Document understanding data
========================================

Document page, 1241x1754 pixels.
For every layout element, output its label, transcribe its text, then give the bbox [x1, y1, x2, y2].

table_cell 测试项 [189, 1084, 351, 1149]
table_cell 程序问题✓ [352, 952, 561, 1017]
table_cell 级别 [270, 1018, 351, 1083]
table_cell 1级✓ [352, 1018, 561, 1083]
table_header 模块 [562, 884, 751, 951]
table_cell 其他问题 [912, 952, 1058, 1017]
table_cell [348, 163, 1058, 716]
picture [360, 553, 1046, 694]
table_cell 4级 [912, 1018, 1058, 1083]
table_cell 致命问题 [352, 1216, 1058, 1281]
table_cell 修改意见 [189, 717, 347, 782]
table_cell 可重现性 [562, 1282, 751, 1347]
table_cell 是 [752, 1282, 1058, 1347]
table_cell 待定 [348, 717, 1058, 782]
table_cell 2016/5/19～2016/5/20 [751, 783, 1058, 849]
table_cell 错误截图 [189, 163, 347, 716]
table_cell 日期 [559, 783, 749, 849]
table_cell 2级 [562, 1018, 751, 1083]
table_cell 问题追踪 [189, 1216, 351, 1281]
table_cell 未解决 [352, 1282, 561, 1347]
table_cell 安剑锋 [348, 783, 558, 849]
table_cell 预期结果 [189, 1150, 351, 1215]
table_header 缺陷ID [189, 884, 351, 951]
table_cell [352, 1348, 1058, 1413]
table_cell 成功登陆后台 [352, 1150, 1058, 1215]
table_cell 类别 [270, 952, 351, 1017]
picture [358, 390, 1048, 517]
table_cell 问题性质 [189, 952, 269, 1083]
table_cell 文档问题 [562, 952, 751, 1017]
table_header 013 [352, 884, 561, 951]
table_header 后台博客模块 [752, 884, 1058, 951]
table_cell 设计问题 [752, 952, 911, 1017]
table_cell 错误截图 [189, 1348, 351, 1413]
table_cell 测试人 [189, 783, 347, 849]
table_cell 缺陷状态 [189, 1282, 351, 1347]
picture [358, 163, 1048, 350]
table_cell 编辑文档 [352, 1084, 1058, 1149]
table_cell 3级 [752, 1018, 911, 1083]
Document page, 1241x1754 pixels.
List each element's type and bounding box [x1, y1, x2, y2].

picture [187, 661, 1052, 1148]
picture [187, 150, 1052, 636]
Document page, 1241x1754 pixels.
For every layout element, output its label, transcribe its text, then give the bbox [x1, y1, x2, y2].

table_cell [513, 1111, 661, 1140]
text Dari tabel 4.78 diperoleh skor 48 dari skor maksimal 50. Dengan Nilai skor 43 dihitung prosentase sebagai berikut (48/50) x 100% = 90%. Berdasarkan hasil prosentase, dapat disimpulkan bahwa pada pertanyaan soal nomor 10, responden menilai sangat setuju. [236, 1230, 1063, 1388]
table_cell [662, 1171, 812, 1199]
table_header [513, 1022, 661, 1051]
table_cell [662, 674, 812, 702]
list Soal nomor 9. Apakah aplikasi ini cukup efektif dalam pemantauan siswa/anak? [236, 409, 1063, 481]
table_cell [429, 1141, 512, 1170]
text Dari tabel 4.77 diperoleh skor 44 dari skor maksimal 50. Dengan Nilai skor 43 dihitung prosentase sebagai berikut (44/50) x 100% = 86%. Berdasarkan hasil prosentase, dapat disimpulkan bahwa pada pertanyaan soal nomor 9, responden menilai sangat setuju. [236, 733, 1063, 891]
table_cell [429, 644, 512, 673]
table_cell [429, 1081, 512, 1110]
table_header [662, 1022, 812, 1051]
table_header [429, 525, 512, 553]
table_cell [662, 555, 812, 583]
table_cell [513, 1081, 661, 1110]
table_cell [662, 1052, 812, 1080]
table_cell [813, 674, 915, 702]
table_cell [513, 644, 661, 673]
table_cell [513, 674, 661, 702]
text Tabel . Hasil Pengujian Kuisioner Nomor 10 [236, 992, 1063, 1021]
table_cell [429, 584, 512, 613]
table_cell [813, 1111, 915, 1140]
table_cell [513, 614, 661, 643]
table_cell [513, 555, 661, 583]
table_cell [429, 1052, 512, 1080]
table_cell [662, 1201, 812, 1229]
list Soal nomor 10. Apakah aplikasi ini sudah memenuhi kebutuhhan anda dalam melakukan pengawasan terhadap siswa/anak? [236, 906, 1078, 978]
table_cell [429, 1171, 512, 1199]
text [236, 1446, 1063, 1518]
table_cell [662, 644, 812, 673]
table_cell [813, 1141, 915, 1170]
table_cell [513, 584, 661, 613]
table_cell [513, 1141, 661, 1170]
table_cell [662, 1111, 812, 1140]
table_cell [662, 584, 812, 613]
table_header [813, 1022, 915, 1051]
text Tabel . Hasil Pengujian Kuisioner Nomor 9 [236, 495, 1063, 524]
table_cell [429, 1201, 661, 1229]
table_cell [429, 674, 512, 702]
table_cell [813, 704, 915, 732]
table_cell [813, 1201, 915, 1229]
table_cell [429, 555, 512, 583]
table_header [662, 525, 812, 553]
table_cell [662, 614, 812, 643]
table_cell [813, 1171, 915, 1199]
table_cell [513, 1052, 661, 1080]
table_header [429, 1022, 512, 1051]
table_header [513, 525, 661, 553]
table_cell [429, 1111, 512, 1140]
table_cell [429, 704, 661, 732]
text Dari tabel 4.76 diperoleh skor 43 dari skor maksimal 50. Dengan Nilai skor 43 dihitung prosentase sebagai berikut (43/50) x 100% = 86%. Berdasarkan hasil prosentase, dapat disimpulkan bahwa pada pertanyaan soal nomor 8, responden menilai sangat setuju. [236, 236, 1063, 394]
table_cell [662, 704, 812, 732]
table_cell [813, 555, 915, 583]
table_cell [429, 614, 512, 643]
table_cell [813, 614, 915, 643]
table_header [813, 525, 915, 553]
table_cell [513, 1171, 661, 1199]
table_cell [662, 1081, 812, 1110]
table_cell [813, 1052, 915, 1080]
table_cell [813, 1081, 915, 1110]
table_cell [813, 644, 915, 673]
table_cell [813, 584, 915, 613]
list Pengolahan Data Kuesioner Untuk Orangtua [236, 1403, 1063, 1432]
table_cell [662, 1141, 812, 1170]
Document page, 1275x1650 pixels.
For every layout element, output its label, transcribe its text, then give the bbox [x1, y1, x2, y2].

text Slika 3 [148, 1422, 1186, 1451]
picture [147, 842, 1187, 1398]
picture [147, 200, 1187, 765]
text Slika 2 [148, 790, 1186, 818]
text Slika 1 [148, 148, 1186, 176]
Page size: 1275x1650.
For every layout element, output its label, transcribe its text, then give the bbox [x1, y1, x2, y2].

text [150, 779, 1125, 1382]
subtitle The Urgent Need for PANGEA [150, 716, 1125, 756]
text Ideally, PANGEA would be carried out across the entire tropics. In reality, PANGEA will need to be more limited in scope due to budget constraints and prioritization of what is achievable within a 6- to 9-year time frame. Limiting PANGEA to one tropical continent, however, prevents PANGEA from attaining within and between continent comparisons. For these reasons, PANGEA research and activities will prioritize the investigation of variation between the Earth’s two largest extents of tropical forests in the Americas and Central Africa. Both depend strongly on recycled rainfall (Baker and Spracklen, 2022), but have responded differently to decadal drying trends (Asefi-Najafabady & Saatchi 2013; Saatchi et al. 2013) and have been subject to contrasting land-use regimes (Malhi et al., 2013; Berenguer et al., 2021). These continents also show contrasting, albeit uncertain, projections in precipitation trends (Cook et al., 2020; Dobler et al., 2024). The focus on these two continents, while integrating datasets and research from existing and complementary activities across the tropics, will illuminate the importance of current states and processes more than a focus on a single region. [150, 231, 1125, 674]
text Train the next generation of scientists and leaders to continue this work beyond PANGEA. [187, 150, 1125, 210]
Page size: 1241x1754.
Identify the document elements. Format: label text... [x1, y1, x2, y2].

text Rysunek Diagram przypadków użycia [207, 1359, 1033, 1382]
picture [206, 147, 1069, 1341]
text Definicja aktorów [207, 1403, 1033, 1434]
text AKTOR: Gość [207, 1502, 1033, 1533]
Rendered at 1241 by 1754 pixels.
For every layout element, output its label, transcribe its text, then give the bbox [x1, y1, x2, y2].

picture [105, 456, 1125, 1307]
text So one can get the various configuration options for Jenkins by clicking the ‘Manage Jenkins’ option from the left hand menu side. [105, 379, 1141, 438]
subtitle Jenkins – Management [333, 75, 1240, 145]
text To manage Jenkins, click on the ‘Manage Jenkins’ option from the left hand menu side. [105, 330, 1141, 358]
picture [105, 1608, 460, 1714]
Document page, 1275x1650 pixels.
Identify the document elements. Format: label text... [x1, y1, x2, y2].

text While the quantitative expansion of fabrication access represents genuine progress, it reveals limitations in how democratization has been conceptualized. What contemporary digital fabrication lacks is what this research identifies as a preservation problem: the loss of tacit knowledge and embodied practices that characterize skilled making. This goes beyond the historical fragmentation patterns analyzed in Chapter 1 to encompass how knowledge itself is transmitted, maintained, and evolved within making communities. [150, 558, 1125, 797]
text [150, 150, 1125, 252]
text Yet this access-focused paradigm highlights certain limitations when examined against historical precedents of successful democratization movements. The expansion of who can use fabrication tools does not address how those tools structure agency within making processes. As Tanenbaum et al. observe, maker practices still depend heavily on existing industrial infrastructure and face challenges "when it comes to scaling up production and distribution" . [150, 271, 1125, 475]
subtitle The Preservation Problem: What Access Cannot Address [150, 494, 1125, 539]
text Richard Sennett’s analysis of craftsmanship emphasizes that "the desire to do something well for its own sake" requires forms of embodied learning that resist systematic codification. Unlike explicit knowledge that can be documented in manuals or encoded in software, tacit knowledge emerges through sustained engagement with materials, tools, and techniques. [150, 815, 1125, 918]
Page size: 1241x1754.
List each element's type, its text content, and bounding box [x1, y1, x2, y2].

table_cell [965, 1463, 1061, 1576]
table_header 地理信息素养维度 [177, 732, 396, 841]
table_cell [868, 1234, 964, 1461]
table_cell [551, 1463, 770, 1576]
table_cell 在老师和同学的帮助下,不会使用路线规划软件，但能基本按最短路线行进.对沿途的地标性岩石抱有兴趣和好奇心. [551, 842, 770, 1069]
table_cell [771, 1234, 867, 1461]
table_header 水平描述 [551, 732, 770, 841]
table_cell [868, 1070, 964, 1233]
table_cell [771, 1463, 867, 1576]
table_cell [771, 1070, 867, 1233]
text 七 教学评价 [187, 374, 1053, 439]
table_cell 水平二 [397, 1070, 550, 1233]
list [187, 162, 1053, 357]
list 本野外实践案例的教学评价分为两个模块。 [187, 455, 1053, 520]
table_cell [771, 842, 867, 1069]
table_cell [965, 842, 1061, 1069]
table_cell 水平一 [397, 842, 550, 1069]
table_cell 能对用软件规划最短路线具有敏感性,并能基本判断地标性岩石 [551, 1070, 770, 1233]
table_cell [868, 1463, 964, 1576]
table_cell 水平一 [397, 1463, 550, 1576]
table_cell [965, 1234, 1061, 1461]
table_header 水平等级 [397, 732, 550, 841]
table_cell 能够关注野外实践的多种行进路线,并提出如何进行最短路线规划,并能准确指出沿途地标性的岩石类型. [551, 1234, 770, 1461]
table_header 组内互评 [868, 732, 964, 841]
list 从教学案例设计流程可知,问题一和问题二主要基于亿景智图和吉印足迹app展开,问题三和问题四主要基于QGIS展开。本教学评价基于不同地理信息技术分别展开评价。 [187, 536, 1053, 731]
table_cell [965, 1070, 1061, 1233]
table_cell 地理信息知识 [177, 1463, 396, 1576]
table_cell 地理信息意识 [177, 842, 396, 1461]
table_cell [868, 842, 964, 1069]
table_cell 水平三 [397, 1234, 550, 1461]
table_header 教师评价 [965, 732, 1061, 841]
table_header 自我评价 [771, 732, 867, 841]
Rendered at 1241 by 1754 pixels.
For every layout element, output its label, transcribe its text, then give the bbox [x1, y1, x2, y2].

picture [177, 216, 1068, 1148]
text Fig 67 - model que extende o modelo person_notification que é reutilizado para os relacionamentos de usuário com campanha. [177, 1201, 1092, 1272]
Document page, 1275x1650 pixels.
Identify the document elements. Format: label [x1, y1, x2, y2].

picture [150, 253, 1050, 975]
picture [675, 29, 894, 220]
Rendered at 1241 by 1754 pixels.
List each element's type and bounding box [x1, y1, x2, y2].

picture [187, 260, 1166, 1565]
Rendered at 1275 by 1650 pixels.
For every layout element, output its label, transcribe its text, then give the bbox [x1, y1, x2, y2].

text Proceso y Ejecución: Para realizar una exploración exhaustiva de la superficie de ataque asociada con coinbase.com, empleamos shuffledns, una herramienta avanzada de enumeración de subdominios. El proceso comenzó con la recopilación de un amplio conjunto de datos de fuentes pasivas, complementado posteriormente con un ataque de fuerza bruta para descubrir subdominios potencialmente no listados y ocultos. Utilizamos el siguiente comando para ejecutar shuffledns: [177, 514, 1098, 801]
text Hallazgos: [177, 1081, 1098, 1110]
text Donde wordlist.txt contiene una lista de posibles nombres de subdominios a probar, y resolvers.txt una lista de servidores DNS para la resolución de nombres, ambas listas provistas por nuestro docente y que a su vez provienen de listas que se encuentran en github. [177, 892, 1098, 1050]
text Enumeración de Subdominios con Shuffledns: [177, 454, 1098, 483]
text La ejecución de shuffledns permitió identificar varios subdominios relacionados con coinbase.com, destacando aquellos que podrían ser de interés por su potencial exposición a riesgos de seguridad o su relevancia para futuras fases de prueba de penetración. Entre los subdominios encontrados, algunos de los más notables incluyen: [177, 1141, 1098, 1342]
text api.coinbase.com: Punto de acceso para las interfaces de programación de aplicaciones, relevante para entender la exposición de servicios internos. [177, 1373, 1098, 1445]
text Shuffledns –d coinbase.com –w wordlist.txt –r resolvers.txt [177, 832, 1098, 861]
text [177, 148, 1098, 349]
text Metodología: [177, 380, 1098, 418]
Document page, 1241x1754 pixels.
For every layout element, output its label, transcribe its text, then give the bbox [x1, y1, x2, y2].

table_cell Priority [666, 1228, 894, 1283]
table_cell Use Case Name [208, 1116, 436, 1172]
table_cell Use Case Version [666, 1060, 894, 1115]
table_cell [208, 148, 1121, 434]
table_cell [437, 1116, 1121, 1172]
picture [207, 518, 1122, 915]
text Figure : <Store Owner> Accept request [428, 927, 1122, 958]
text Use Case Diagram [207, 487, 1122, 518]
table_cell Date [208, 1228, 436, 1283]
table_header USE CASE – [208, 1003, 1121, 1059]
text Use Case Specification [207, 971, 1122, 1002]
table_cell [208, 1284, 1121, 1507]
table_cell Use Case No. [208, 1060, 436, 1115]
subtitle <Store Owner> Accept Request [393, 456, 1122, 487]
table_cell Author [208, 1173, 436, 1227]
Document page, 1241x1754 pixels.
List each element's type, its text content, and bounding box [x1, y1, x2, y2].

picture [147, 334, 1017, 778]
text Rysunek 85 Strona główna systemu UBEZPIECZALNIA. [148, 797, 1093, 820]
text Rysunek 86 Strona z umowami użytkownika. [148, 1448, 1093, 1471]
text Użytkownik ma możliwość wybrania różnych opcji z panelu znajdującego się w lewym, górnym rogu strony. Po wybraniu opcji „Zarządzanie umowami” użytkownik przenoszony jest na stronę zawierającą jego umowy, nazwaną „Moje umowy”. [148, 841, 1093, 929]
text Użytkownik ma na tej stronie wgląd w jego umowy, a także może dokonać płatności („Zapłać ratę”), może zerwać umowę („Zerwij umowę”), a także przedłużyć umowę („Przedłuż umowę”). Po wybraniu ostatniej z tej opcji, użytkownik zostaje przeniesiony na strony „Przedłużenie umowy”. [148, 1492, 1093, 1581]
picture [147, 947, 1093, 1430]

========================================

Extract exactly and only the lines above from the line containing "table_header [429, 525, 512, 553]" through the line containing "table_cell [429, 1111, 512, 1140]", both end lines included.

table_header [429, 525, 512, 553]
table_cell [662, 555, 812, 583]
table_cell [513, 1081, 661, 1110]
table_cell [662, 1052, 812, 1080]
table_cell [813, 674, 915, 702]
table_cell [513, 644, 661, 673]
table_cell [513, 674, 661, 702]
text Tabel . Hasil Pengujian Kuisioner Nomor 10 [236, 992, 1063, 1021]
table_cell [429, 584, 512, 613]
table_cell [813, 1111, 915, 1140]
table_cell [513, 614, 661, 643]
table_cell [513, 555, 661, 583]
table_cell [429, 1052, 512, 1080]
table_cell [662, 1201, 812, 1229]
list Soal nomor 10. Apakah aplikasi ini sudah memenuhi kebutuhhan anda dalam melakukan pengawasan terhadap siswa/anak? [236, 906, 1078, 978]
table_cell [429, 1171, 512, 1199]
text [236, 1446, 1063, 1518]
table_cell [662, 644, 812, 673]
table_cell [813, 1141, 915, 1170]
table_cell [513, 584, 661, 613]
table_cell [513, 1141, 661, 1170]
table_cell [662, 1111, 812, 1140]
table_cell [662, 584, 812, 613]
table_header [813, 1022, 915, 1051]
text Tabel . Hasil Pengujian Kuisioner Nomor 9 [236, 495, 1063, 524]
table_cell [429, 1201, 661, 1229]
table_cell [429, 674, 512, 702]
table_cell [813, 704, 915, 732]
table_cell [813, 1201, 915, 1229]
table_cell [429, 555, 512, 583]
table_header [662, 525, 812, 553]
table_cell [662, 614, 812, 643]
table_cell [813, 1171, 915, 1199]
table_cell [513, 1052, 661, 1080]
table_header [429, 1022, 512, 1051]
table_header [513, 525, 661, 553]
table_cell [429, 1111, 512, 1140]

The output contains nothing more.